これに対し、中期経営計画1年目の2024年度は、建設需要が引き続き堅調に推移したことや、コロナ禍における部品納期の長納期化の影響が緩和したこと等により、概ね全ての事業会社において売上高、営業利益が計画を上回り、売上高250億円、営業利益10.6億円、営業利益率4.3%、ROE11.7%(当連結会計年度末の自己資本を基に算出)と大幅な過達での着地となりました。中期経営計画2年目の2025年度も、建設需要が引き続き堅調に推移したことにより建設業向けセグメントが好調であったものの、一部事業会社では大型案件の工期ズレが発生したことで売上高は計画の270億円を下回り、268億円での着地となりました。一方で営業利益については、前述した各種取り組みが奏功した結果も含め計画の8億円を大幅に上回る16.7億円、営業利益率6.2%での着地、ROEは11.5%となりました。2025年度スタート時点では将来への人的資本投資の一環として従業員の賃上げ5%を盛り込み、前年対比で減益計画としておりましたが、労務費のアップ分を通常の事業収益にて吸収するだけでなく、前年対比も上回る営業利益を達成することが出来ました。経営指標の詳細については、4 「経営者による財政状態、経営成績及びキャッシュ・フローの状況の分析」をご参照ください。
(6)企業価値向上への取り組みの進捗
当社グループは資本コストや株価を意識した経営の実現にも積極的に取り組んでおります。中期経営計画の期間中にPBRを1倍以上にすることを目標とし、資本収益性向上に取組んでおりますが、中期経営計画2年目の結果は、2026年3月31日時点の当社株価340円、PBRは0.93倍(発行済株式総数から自己株式を控除せず算出)となっており、着実に進展をしております。

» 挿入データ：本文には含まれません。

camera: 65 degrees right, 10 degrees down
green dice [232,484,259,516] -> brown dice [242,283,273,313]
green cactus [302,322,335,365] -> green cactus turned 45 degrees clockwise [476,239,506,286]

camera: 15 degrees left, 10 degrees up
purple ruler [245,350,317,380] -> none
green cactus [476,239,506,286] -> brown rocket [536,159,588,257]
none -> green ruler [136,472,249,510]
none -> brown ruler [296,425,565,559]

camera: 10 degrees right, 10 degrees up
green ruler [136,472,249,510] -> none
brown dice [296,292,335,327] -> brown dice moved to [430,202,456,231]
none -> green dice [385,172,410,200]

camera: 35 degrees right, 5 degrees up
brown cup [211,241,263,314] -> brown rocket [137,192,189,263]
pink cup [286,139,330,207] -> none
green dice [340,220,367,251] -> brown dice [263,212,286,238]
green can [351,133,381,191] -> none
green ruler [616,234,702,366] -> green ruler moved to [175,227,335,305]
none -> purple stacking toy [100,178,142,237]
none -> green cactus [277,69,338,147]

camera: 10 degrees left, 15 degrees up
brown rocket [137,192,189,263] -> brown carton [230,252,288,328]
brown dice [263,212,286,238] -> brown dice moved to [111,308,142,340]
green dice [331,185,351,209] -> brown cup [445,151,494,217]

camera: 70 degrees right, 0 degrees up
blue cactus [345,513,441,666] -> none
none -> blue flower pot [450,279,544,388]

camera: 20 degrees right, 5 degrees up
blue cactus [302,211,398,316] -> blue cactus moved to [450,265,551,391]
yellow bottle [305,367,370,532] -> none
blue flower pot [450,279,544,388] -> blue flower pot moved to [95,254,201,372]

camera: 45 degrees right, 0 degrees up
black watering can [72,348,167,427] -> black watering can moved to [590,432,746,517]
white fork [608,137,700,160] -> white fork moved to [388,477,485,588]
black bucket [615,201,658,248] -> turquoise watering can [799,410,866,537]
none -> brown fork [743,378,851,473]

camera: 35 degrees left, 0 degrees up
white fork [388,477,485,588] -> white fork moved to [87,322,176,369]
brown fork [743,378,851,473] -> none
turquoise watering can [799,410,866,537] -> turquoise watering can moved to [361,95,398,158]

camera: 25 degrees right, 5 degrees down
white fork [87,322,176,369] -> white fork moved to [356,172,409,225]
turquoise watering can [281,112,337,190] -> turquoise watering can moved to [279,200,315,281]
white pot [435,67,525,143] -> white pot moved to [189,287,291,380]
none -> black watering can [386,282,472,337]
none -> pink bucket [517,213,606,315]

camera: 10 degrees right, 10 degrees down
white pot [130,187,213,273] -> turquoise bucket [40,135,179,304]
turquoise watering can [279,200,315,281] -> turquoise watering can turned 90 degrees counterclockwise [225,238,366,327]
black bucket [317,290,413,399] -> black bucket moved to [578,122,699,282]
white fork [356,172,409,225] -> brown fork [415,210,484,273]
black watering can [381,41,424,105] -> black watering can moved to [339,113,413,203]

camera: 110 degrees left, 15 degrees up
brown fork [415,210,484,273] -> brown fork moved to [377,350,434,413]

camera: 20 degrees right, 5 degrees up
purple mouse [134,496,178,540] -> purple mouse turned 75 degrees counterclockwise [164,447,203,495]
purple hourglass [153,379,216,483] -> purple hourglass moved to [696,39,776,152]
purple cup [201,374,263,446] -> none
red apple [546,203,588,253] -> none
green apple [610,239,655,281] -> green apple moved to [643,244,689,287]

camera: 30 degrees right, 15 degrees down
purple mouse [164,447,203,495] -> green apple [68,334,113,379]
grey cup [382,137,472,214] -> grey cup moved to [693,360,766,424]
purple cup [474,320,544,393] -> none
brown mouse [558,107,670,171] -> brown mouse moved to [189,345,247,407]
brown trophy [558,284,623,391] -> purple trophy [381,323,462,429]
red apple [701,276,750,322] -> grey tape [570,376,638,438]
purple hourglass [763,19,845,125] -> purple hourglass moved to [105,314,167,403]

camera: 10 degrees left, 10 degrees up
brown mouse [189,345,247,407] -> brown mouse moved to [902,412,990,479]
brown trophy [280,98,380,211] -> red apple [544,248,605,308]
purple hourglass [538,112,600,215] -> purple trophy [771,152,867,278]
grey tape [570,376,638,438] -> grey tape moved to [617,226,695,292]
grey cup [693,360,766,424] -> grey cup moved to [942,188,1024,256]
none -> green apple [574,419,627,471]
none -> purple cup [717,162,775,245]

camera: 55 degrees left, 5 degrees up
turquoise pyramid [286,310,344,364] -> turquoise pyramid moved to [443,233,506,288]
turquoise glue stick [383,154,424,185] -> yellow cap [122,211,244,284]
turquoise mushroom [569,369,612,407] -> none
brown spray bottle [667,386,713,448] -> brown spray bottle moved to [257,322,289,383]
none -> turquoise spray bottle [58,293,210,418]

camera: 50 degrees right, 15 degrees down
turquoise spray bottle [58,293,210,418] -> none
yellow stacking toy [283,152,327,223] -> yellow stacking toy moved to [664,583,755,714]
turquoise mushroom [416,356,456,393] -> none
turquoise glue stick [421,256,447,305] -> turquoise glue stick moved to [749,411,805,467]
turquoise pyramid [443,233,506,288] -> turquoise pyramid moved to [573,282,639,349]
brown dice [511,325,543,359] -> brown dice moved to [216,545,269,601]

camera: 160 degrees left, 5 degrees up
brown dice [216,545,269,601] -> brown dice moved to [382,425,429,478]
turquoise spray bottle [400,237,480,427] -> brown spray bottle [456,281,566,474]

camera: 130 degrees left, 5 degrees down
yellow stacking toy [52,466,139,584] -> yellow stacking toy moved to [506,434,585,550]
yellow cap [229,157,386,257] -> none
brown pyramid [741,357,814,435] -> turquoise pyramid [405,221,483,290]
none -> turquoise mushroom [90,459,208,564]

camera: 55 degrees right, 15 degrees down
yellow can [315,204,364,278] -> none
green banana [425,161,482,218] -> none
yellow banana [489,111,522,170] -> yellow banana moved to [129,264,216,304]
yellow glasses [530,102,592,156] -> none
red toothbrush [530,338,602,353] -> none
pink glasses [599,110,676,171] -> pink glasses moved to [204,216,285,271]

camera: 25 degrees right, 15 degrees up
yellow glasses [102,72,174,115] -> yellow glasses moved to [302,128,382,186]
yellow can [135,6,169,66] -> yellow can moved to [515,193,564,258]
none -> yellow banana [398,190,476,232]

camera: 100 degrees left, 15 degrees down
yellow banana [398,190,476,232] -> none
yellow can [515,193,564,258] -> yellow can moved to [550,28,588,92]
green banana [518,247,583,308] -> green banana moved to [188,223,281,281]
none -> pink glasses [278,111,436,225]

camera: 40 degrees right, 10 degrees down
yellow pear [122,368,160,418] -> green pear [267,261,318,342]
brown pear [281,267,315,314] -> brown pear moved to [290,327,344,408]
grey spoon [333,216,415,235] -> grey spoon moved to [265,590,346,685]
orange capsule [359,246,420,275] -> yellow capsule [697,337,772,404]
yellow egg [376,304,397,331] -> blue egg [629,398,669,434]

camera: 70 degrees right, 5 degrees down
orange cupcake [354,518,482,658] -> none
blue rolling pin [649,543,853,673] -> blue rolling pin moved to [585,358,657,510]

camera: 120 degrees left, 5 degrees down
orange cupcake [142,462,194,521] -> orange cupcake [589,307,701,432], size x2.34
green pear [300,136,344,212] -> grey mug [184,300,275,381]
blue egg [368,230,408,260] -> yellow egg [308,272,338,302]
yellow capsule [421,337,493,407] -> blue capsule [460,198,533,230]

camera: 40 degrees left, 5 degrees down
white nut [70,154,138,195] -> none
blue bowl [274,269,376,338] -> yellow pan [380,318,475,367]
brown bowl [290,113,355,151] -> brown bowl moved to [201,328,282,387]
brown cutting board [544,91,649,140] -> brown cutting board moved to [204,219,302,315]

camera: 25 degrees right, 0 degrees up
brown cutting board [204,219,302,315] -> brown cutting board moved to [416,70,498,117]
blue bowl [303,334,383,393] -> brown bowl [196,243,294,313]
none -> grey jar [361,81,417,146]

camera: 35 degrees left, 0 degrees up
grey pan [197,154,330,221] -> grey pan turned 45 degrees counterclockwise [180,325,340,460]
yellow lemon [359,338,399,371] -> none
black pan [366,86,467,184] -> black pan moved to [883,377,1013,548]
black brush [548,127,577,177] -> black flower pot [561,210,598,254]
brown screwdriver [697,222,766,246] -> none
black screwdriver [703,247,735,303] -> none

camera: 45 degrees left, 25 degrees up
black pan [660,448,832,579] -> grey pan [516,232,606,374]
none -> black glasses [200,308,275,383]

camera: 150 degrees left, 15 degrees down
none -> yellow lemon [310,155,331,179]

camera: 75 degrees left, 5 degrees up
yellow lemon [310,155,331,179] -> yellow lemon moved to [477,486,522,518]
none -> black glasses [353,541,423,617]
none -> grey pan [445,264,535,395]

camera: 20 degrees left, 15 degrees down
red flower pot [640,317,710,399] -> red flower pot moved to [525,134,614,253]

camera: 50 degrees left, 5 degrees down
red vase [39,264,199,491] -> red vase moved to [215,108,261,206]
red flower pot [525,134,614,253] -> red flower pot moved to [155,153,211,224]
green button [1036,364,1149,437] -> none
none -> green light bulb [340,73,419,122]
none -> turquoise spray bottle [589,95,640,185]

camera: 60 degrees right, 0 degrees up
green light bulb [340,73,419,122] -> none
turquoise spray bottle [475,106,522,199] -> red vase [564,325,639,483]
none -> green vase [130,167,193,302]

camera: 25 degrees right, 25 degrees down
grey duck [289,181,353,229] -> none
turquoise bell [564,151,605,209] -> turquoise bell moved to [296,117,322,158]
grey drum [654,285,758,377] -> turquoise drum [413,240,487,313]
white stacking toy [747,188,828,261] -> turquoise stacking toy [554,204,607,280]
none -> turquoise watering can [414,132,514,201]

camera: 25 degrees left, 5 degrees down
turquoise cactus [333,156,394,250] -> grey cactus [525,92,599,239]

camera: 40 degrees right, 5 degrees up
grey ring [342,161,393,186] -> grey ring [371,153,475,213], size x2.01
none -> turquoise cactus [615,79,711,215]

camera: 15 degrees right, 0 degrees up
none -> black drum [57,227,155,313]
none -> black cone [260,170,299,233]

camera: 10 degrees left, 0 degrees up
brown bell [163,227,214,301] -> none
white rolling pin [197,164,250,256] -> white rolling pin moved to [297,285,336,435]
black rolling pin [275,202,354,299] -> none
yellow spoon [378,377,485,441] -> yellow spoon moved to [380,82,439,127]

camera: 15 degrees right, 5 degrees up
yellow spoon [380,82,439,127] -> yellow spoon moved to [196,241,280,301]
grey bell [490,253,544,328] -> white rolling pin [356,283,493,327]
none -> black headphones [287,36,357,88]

また、管理職従業員の経営参画意識の醸成を目的に2025年度より導入しました従業員持株会向け譲渡制限付株式インセンティブ制度につきましては、2026年度も同様に運用してまいります。引き続き中期経営計画の諸施策を着実に実行し、ステークホルダーの皆さまに成長性をお示ししていくことでPBR1倍以上を実現したいと考えています。